Exercise description: When you reach the line containing "TIC142090065 & 5.271567", begin copying exactly, and keep going through the last line of the records below, copying nothing before it.

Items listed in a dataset
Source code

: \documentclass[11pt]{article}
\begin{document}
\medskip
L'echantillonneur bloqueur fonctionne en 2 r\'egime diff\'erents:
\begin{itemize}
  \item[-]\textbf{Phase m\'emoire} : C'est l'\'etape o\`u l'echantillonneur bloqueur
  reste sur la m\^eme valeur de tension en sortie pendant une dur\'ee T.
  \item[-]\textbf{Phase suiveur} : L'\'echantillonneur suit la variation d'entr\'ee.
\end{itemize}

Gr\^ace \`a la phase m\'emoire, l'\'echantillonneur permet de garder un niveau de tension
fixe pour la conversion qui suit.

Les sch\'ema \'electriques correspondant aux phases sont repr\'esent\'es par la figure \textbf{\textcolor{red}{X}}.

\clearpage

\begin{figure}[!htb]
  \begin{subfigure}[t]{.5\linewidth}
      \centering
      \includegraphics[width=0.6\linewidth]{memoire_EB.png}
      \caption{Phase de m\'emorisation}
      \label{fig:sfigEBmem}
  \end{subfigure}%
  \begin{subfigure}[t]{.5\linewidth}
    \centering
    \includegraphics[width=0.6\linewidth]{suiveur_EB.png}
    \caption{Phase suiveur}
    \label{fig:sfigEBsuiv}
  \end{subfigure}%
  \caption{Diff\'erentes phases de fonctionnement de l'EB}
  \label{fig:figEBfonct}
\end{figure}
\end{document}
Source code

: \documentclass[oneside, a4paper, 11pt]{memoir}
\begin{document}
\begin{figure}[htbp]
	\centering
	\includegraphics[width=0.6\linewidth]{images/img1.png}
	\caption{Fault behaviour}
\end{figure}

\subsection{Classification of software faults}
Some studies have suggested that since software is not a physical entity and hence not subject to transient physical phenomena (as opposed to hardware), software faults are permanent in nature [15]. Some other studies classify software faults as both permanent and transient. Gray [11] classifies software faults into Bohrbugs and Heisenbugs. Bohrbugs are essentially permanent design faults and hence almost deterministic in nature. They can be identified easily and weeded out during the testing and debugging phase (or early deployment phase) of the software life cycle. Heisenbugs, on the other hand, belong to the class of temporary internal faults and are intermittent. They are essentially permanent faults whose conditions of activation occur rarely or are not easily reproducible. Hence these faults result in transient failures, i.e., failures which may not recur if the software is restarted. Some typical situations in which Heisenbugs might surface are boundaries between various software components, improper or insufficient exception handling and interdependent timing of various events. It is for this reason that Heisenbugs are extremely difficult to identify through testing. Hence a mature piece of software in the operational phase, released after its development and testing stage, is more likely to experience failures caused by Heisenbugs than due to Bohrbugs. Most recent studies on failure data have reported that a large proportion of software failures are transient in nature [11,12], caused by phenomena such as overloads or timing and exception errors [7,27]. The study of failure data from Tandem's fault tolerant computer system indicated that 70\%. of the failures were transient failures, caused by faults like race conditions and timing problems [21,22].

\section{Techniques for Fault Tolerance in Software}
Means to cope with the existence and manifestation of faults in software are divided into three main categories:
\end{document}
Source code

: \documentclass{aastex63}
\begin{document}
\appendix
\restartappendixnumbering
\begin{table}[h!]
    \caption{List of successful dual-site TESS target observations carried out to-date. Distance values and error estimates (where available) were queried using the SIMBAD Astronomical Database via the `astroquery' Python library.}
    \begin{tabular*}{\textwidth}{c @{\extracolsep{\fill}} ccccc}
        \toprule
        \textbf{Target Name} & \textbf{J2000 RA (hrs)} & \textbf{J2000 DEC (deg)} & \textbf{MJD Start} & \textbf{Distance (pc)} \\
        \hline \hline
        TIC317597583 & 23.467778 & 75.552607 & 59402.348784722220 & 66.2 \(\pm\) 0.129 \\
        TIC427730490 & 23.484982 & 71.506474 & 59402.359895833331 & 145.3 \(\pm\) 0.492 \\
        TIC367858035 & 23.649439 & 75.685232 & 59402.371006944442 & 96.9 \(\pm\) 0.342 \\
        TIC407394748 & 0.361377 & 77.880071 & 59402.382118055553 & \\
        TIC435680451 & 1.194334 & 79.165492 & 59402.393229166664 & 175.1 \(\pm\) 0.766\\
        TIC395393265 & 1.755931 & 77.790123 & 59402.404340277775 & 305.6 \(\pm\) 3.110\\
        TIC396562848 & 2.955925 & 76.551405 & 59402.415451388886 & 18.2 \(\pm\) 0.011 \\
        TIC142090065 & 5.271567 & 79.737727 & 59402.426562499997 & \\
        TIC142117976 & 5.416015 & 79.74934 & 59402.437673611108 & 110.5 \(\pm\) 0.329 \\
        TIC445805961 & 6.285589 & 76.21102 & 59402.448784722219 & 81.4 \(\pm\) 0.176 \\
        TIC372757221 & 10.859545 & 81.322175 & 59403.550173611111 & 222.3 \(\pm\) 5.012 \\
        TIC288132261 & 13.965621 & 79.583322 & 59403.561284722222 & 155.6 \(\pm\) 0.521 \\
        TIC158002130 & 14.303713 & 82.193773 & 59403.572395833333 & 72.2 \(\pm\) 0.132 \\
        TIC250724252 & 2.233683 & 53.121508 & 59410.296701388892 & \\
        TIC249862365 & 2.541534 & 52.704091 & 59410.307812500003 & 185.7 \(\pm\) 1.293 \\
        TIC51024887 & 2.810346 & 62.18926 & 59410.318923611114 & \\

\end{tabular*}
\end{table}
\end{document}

Problem solution:
        TIC142090065 & 5.271567 & 79.737727 & 59402.426562499997 & \\
        TIC142117976 & 5.416015 & 79.74934 & 59402.437673611108 & 110.5 \(\pm\) 0.329 \\
        TIC445805961 & 6.285589 & 76.21102 & 59402.448784722219 & 81.4 \(\pm\) 0.176 \\
        TIC372757221 & 10.859545 & 81.322175 & 59403.550173611111 & 222.3 \(\pm\) 5.012 \\
        TIC288132261 & 13.965621 & 79.583322 & 59403.561284722222 & 155.6 \(\pm\) 0.521 \\
        TIC158002130 & 14.303713 & 82.193773 & 59403.572395833333 & 72.2 \(\pm\) 0.132 \\
        TIC250724252 & 2.233683 & 53.121508 & 59410.296701388892 & \\
        TIC249862365 & 2.541534 & 52.704091 & 59410.307812500003 & 185.7 \(\pm\) 1.293 \\
        TIC51024887 & 2.810346 & 62.18926 & 59410.318923611114 & \\

\end{tabular*}
\end{table}
\end{document}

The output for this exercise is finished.